Kafka Output - Increasing batching reduces throughput

I'm seeing poor performance with the Kafka output plugin when I increase the linger_ms and batch_size settings. This is the opposite behavior I would expect after reading the Kafka producer documentation. Increasing batch sizes should improve throughput, not reduce it! I have not seen this issue with other Kafka producer implementations, so it seems like an issue specific to Logstash.

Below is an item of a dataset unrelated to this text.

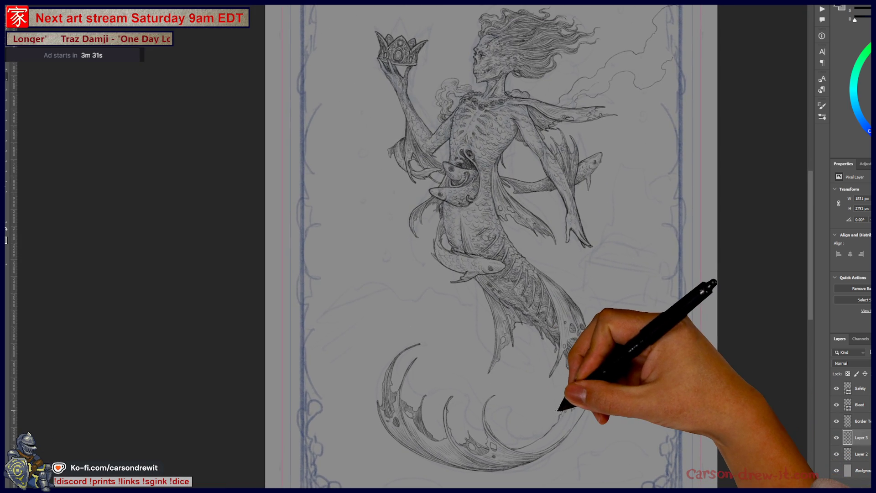
key(ctrl+minus)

My pipeline is very simple - read TCP input, apply no filters, then send to Kafka output. Other notable settings are:

  • persistent queue feature enabled
  • 8 worker threads
  • running on VM with 4 CPUs, 8GB RAM

Here are some sample results of just tweaking the linger_ms setting:

linger_ms=250
batch_size=65536
output events per second=14000

linger_ms=10000
batch_size=65536
output events per second=1200

I have enabled JMX metrics on my logstash instance to look at the Kafka producer statistics. From this I can see that increasing linger_ms does result in larger sized batches being sent to Kafka, and that records queue for linger_ms amount of time before being sent. But still, the performance is greatly reduced despite improved batching.

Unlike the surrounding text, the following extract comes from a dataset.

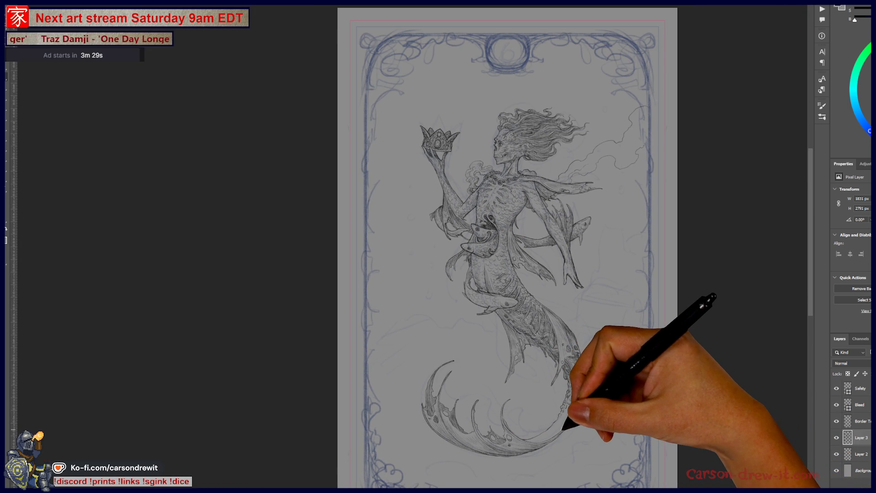
scroll(524, 427, up, 3)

Screen Shot 2020-05-06 at 4.23.33 PM Screen Shot 2020-05-06 at 4.23.45 PM Screen Shot 2020-05-06 at 4.23.58 PM Screen Shot 2020-05-06 at 4.24.23 PM
Screen Shot 2020-05-06 at 4.29.22 PM

How can I find the bottleneck for this pipeline? Are there known issues with the Kafka output plugin?

Your batch_size is 65536, but the actual batch sizes shown in JMX are around 6,000, so events are going to be delayed by 10 seconds, lingering to see if the batch can be filled. I would think the bottleneck for the pipeline is the amount of time the events linger!

Hi Badger,

Thanks for the response. I would agree except that my persistent queue is filling up all this time meaning it is falling behind, so the batches should be much more full than they actually are.
Screen Shot 2020-05-07 at 10.06.32 AM

It seems to me like the bottleneck is between pulling the data from the persistent queue and putting it into the producer batches. I'm trying to understand how this could be the case though - the disk doesn't seem too busy and the Kafka cluster I'm pushing to is supporting other producers with much higher events per second than this example.

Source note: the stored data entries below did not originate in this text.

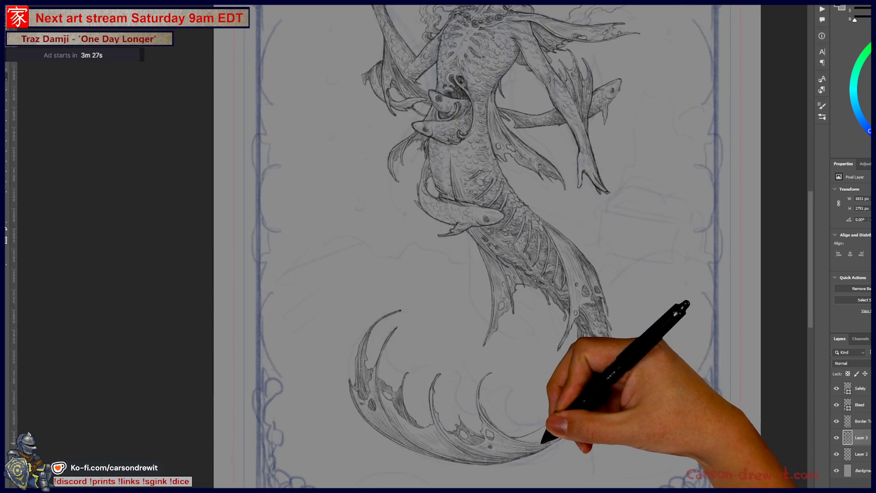
scroll(541, 434, up, 1)
Step: Pan around the tail fin, then zoom in close on the tail's left curl
mouse_move(671, 356)
mouse_down()
mouse_move(655, 363)
mouse_move(646, 387)
mouse_up()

I got massively improved performance by setting pipeline.batch.size to a much higher value like 10000-20000 as well as turning off the persistent queue. I also set pipeline.batch.delay to 10000 to force larger batches. With persistent queue enabled the performance is about 80% worse, even though iostat made it seem like the disk wasn't fully utilized.

The value for pipeline.batch.size seems very high high but so far it is giving me the best throughput in the load tests. There is a warning at startup about too many maximum inflight events, but so far I don't have OOM errors on a 6GB JVM.

From all this, it seems to me like the TCP listener was not able to keep up with the input load very well due to the smaller batch size, and the disk or however Logstash uses the persistent queue is also a limiting factor. I was using Logstash 6.8.3 so maybe a newer version would help.

Further updates... increasing pipeline.workers to a higher value has improved performance of the part of the pipeline between the persistent queue and the Kafka producer, resulting in larger and more frequent batches.